Eastern Cape’s social development department has unreservedly apologised for its decision to slash the budgets of several non-profit welfare organisations in Buffalo City (BCM) and Nelson Mandela Bay Metro (NMBM).
The department has also committed to a review the budget cuts as early as tomorrow.
Some of the non-profit organisations’ (NPO) budgets had been cut by more than 1000% compared to the past financial year.
Addressing the media in King William’s Town yesterday, acting head of department Ntombi Baart said: “We are sorry for the inconvenience caused to all the NPOs by the subsidy reductions and we are committing to revise the budget and see how we reallocate the funds looking at the services offered by the different NPOs.”
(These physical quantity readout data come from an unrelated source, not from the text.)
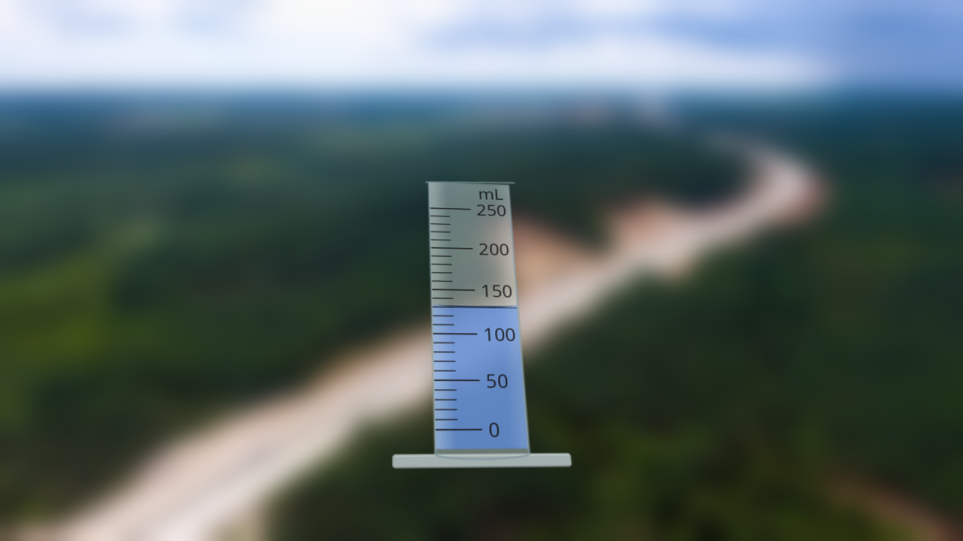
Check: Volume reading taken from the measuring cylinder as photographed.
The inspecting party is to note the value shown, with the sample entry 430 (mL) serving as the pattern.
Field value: 130 (mL)
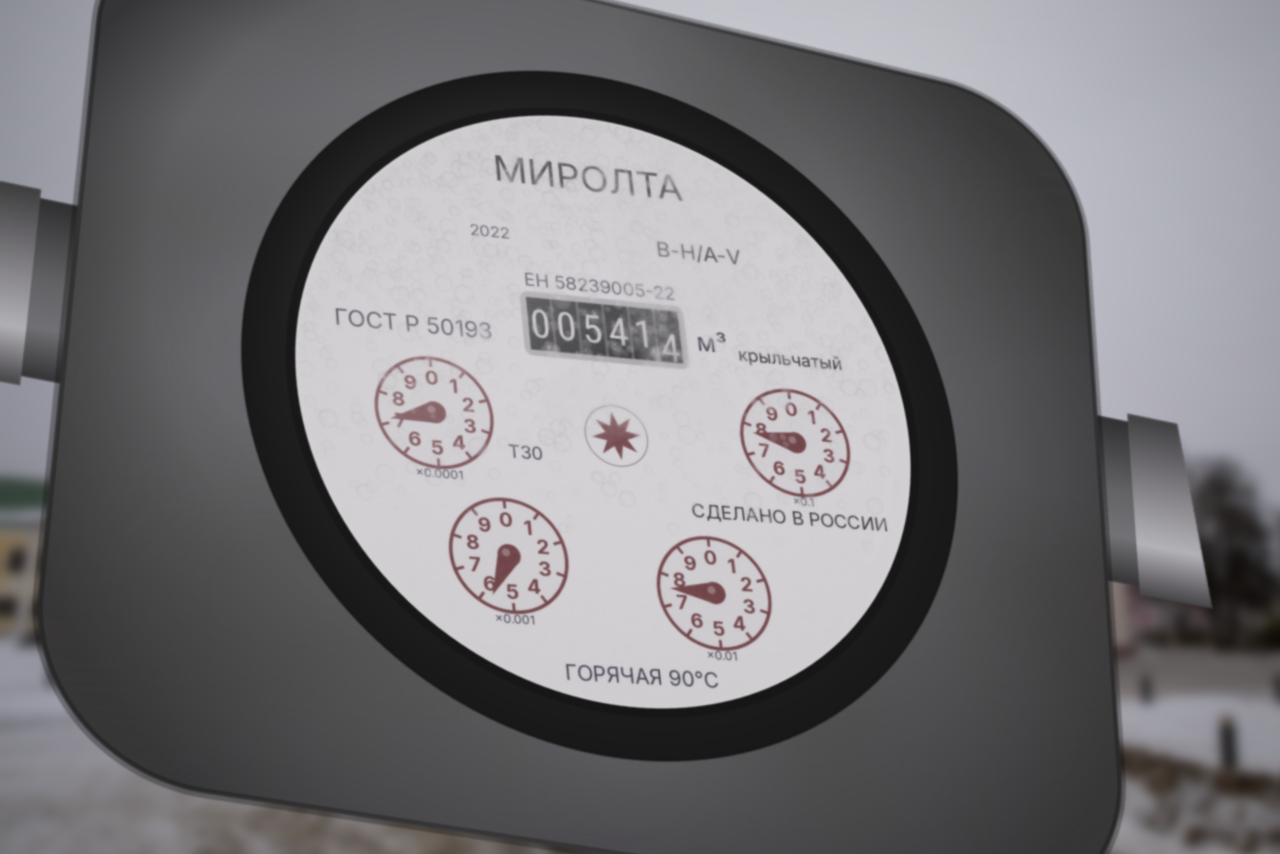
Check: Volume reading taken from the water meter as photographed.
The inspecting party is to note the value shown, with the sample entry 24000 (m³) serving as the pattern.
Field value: 5413.7757 (m³)
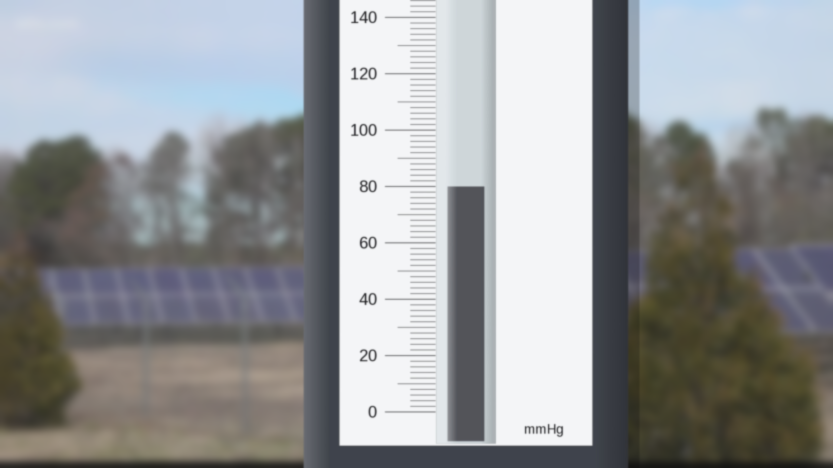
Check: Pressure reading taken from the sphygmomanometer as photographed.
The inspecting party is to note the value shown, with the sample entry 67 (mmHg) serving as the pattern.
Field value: 80 (mmHg)
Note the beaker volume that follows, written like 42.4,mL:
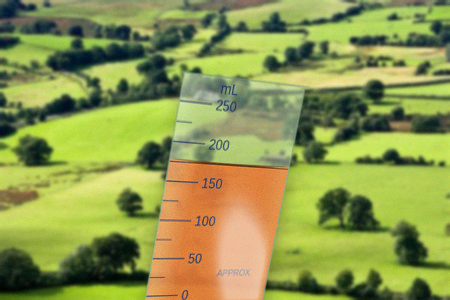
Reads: 175,mL
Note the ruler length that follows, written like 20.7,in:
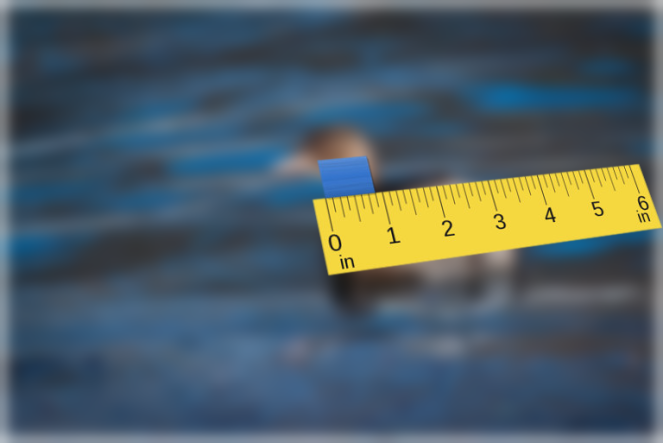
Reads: 0.875,in
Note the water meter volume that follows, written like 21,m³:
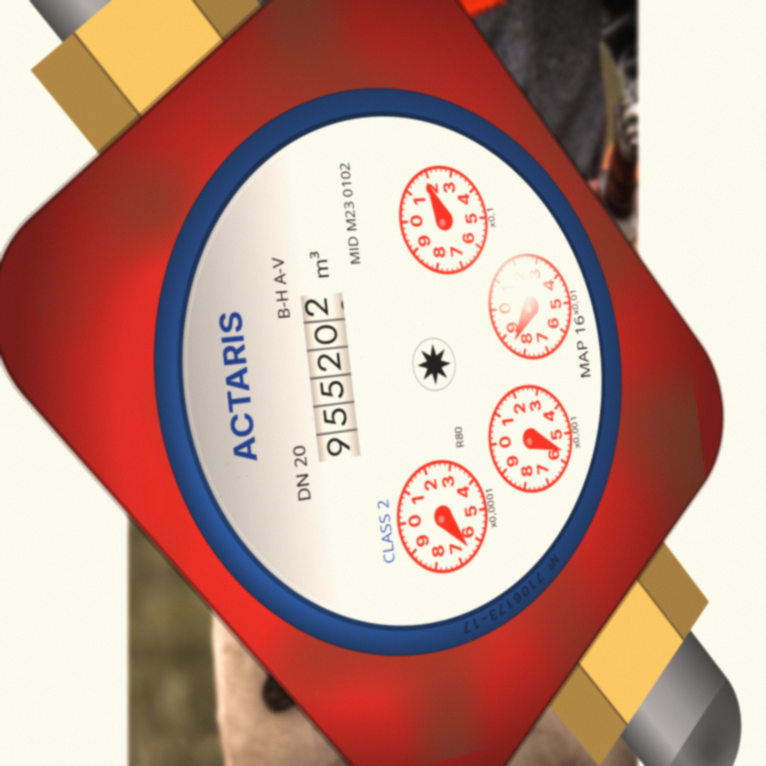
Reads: 955202.1856,m³
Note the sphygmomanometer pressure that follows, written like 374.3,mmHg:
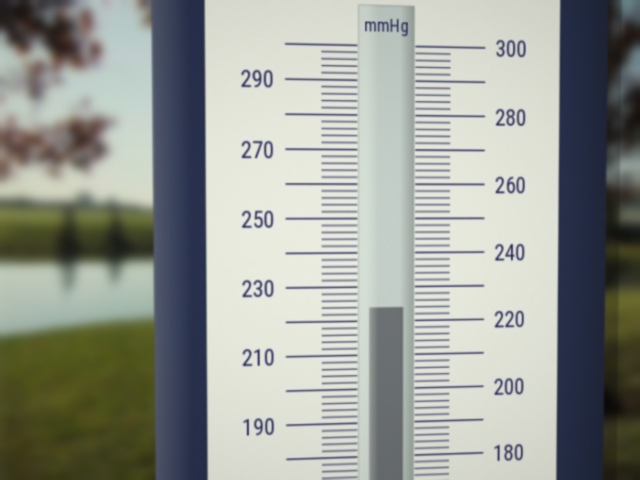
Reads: 224,mmHg
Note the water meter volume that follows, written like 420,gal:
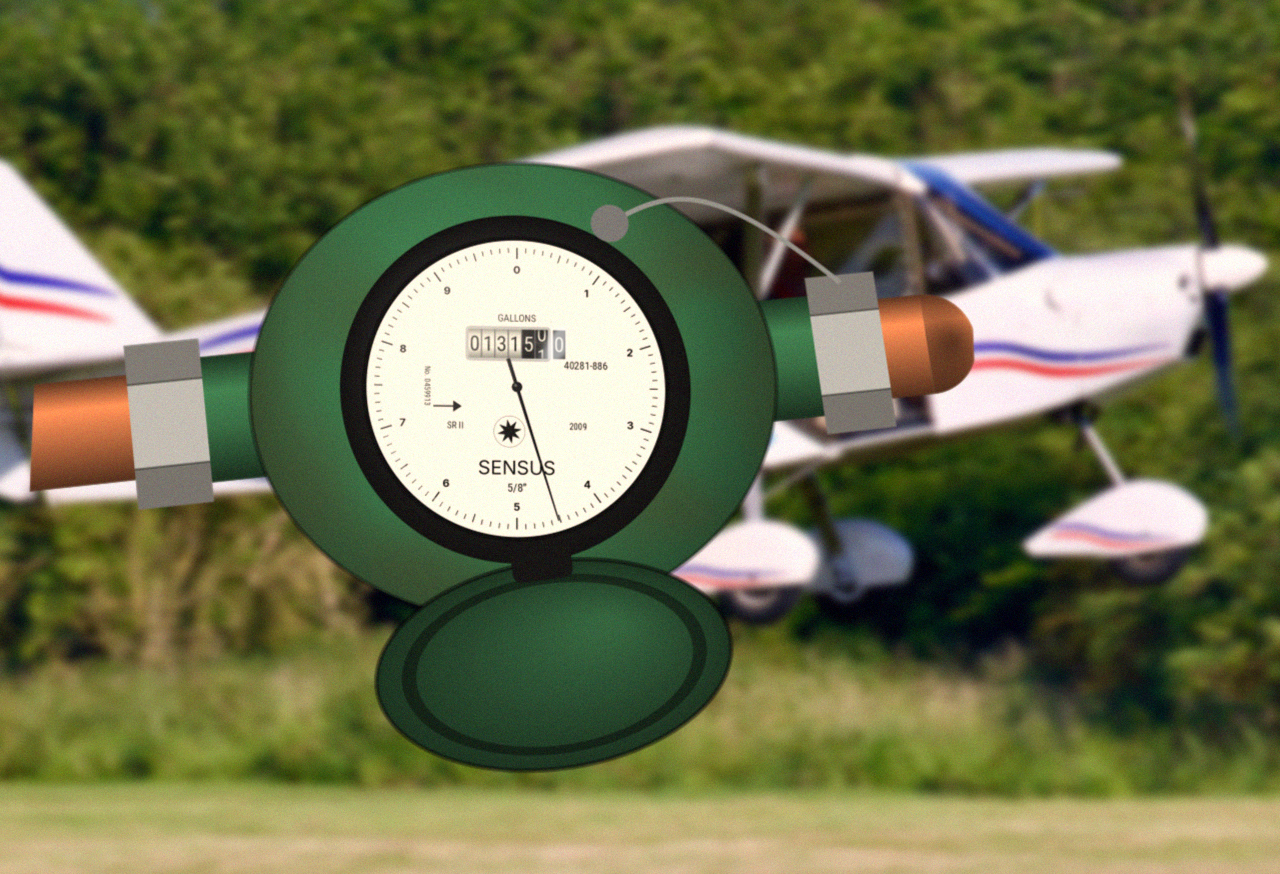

Baart said the U-turn on the earlier decision to force the NPOs to adjust to the new allocations was as a result of pressure from MEC Nancy Sihlwayi and portfolio committee head Christian Martins, who both insisted that she had to review the massive cuts.
“We admit that there was lack of communication from the department and maybe we should have introduced the reductions in phases, but we are making a commitment to revisit these subsidies,” said Baart.
Tomorrow senior departmental officials including Baart will meet with affected NPOs to find ways to mend problems caused by the cuts, which saw centres such as East London Child Welfare closing temporarily last week, and retrenching all 12 social workers.
Baart said the cuts were influenced by the need to resource the department and capacitate it to a position that it could reach a wider population.
She also defended Sihlwayi, saying the cuts had been an administrative decision which should have been in introduced in phases.
“I want to place on record that the MEC had no influence on how the subsidies were reduced,” said Baart.
In BCM, which was hardest hit by the cuts, the organisations affected included CMR King William’s Town, Childline, Child Welfare East London and SA National Council on Alcoholism (Sanca) EL.
Childline has been left with two social workers after retrenching a third full-time social worker. Sanca had to decrease the 28 areas they reached around the East London region in attempts to accommodate the cuts.
Reacting to the department’s apology yesterday, CMR director Magdalena von Solms said it was unfortunate that the commitment from the department came two months later and after many social workers had already lost their jobs.
“We appreciate the hand that has been extended to us by the department, however it is a pity that it came after a lot of harm had already been done.
“We are looking forward to the deliberations that we are going to have and we are appreciative to the department for the commitment that they are making to us and to our beneficiaries,” said Von Solms.
Convener of the provincial Non-Profit Organisations’ Forum Vuyiswa Duma said NPOs had made the mistake of approaching the department directly instead of reporting the problem to the forum.
“If organisations came to the provincial structure this could have been sorted out before it went to the papers – we could have devised means to address the reductions internally,” said Duma.